Penelitian terdahulu dilakukan oleh Ajeng Fitrah Ramadhan dan Iwan Permadi pada tahun 2019 dengan judul “Makna Alasan-alasan Tertentu dalam Kode Etik Notaris

terkait Kewajiban Menjalankan Jabatan Notaris di Kantornya.”4 Penelitian tersebut berfokus pada “konsekuensi pelanggaran terhadap ketentuan alasan-alasan tertentu dalam Pasal 3 angka 15 Kode Etik Notaris terkait kewajiban untuk menjalankan jabatan di kantornya.” Selanjutnya penelitian terdahulu lainnya dilakukan oleh Nadia Fauziah Anugrah dan Suwari Akhmaddhian pada tahun 2020 dengan judul “Sanksi Kode Etik bagi Notaris yang Tidak Menjalankan Kewajiban Jabatannya.”5 Penelitian tersebut berfokus pada “sanksi bagi Notaris yang melanggar aturan Kode Etik Notaris dalam menjalankan kewajiban jabatannya.” Sedangkan penelitian yang dilakukan penulis berfokus pada “makna alasan-alasan tertentu dalam Pasal 3 angka 15 Kode Etik Notaris dan konsekuensi pelanggaran terhadap ketentuan alasan-alasan tertentu dalam Pasal 3 Angka 15 Kode Etik Notaris terkait dengan otentisitas akta Notaris.” Selanjutnya Penulis tertarik mengangkat judul “Kualifikasi Alasan-Alasan Tertentu Menurut Pasal 3 Angka 15 Perubahan Kode Etik Notaris” dikarenakan perlu adanya kejelasan frasa “alasan-alasan tertentu” pada Pasal 3 Angka 15 KEN-P terutama berkaitan dengan otentisitas akta Notaris.

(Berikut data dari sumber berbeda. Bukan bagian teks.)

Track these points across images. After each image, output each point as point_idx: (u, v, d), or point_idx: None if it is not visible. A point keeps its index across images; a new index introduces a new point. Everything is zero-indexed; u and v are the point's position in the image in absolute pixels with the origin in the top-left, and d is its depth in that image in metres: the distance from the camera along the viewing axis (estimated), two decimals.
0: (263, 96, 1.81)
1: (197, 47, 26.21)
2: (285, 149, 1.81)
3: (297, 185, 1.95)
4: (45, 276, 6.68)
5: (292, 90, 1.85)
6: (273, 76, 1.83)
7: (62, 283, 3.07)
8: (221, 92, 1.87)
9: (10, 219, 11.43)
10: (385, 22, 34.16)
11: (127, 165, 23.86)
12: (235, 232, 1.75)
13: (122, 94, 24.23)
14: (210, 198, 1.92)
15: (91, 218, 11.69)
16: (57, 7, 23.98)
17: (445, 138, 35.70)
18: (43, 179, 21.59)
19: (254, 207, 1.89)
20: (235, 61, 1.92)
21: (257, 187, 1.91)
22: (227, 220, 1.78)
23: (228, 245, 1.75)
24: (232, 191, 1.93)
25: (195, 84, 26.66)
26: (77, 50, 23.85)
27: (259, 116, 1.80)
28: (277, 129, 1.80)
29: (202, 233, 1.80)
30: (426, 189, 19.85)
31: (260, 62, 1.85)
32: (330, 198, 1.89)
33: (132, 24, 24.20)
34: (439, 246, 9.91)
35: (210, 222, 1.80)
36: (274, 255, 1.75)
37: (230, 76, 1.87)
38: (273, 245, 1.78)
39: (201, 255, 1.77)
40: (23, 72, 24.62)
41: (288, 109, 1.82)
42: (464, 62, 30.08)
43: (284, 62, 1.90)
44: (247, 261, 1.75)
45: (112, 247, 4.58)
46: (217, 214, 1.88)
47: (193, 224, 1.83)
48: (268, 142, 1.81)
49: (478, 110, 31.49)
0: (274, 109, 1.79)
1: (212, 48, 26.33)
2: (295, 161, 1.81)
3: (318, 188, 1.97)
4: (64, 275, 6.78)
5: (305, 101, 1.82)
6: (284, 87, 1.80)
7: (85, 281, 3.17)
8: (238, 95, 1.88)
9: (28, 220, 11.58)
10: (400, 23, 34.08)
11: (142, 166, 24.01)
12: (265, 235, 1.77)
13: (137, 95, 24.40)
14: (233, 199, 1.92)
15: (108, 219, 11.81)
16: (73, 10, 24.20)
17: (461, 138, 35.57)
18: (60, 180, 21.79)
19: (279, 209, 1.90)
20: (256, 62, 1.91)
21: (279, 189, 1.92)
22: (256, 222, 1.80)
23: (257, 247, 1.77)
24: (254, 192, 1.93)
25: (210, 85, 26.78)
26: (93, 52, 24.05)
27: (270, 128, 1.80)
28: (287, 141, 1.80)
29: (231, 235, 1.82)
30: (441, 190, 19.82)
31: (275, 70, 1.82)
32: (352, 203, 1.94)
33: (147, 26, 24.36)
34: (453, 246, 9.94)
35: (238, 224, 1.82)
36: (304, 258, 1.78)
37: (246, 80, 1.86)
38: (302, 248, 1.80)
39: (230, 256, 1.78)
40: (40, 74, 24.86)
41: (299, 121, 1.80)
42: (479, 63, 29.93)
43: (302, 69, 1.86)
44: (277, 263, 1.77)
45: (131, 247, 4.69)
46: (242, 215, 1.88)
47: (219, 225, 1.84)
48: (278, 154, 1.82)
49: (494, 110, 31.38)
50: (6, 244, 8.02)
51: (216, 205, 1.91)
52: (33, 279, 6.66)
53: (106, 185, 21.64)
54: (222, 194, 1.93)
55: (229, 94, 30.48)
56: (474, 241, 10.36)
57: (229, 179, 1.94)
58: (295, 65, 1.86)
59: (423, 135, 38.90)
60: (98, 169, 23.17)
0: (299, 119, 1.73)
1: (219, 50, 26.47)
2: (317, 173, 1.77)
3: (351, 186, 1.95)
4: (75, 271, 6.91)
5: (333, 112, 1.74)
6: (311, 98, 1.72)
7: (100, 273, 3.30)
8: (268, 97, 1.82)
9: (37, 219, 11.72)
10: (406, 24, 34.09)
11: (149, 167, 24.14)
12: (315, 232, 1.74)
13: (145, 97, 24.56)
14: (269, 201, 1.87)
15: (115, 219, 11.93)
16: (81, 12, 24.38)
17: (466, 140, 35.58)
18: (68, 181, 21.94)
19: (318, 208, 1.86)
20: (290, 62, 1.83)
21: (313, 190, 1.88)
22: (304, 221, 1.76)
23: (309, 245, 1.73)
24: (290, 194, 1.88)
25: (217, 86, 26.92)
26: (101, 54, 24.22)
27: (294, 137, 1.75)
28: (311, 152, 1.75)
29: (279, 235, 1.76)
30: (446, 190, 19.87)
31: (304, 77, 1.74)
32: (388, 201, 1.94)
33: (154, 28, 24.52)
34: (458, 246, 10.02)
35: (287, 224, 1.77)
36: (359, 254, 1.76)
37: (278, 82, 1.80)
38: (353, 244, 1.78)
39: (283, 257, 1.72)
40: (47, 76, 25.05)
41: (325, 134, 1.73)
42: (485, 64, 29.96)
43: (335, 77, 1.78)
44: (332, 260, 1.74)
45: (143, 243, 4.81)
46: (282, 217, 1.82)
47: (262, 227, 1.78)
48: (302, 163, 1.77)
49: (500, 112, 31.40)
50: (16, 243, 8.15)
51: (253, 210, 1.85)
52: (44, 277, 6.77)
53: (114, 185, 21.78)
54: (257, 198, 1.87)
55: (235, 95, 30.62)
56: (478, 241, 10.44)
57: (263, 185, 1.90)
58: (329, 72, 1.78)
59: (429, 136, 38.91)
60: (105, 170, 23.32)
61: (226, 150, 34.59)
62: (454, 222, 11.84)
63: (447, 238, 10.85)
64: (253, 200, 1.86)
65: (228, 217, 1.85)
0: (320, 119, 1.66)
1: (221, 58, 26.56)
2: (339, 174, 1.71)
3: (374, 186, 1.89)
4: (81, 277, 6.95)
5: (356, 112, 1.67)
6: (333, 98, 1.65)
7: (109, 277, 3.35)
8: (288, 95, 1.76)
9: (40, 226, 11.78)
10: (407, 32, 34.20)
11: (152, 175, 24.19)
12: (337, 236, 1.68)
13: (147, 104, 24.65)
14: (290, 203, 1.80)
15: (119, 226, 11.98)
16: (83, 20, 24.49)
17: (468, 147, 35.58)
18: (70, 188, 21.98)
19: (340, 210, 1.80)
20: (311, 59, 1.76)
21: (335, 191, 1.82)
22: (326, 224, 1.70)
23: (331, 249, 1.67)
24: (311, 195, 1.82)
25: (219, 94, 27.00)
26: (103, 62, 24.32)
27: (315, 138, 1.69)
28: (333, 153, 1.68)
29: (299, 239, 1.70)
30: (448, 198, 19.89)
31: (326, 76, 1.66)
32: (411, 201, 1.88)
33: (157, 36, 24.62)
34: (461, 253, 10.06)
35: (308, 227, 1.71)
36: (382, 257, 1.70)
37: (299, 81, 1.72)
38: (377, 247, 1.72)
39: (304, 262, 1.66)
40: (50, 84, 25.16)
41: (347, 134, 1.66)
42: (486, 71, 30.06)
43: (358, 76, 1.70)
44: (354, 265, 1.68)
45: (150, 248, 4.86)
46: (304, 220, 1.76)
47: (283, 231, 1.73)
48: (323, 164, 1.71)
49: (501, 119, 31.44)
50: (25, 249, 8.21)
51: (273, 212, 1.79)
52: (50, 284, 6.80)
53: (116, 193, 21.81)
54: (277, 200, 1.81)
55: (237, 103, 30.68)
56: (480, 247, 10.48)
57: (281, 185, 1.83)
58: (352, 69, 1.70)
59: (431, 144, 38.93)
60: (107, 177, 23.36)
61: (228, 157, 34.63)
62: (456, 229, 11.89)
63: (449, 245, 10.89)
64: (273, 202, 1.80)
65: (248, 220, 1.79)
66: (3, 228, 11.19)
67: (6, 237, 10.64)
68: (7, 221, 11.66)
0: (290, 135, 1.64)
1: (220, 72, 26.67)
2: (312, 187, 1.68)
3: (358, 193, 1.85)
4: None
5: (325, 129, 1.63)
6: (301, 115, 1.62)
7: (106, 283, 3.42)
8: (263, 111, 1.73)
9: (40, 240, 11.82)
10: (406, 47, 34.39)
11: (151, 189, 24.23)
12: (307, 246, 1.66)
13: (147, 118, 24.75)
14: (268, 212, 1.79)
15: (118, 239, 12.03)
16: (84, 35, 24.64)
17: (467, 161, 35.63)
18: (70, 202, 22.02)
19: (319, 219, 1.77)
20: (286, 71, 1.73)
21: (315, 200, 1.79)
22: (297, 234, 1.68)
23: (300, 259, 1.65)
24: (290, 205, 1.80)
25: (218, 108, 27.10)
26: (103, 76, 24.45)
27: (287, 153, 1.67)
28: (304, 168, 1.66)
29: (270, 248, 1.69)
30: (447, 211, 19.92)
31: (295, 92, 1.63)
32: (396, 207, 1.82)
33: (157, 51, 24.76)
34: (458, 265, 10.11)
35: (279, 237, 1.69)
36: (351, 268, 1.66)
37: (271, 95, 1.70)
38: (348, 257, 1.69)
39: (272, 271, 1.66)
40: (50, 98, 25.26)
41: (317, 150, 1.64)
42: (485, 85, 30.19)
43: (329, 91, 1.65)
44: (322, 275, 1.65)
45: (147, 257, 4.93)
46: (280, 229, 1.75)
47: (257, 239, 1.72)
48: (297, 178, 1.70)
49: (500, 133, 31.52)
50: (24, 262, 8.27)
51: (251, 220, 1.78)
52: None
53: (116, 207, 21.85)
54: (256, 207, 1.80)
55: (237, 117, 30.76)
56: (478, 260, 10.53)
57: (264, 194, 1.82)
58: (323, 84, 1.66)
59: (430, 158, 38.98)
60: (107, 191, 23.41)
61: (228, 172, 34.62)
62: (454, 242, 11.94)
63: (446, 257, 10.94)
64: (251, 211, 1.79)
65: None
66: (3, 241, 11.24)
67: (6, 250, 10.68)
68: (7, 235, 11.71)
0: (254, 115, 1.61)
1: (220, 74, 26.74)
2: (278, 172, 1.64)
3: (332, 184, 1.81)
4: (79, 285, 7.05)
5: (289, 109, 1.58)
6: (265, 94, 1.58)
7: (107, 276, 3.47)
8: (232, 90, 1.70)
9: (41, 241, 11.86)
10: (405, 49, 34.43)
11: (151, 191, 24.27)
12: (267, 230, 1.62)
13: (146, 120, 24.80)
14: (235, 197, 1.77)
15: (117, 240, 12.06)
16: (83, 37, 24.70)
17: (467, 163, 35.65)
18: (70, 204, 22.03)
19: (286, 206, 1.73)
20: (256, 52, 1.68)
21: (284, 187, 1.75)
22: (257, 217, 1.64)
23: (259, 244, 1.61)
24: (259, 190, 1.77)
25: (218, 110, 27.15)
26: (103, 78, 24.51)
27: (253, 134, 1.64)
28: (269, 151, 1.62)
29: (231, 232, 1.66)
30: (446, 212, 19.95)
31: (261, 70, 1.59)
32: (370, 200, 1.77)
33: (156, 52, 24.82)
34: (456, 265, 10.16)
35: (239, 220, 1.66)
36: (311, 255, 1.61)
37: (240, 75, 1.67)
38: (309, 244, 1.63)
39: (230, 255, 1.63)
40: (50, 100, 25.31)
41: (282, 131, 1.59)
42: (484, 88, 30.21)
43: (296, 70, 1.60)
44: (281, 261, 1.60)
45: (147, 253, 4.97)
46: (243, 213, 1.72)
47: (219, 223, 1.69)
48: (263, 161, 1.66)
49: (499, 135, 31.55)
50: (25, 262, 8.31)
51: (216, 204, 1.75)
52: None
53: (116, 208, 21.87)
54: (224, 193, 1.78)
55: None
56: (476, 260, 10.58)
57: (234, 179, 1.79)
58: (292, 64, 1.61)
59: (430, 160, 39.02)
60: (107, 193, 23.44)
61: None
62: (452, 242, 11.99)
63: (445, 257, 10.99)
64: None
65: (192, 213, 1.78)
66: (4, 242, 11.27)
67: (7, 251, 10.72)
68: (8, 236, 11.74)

  • 2.    Metode Penelitian

Adapun jenis metode yang dipakai untuk penelitian ini ialah metode penelitian hukum normatif dengan mengkaji peraturan UU 2/2014 tentang Perubahan atas UU 30/2004 tentang Jabatan Notaris dan Kode Etik Notaris, menggunakan jenis pendekatan peraturan perundang-undangan serta pendekatan analisis konsep hukum. Adapun sumber data dapat diperinci dengan tiga macam bahan hukum berupa bahan hukum primer, bahan hukum sekunder, dan bahan hukum tersier. Pengumpulan bahan-bahan hukum yang telah disebutkan di atas dilakukan dengan teknik studi kepustakaan.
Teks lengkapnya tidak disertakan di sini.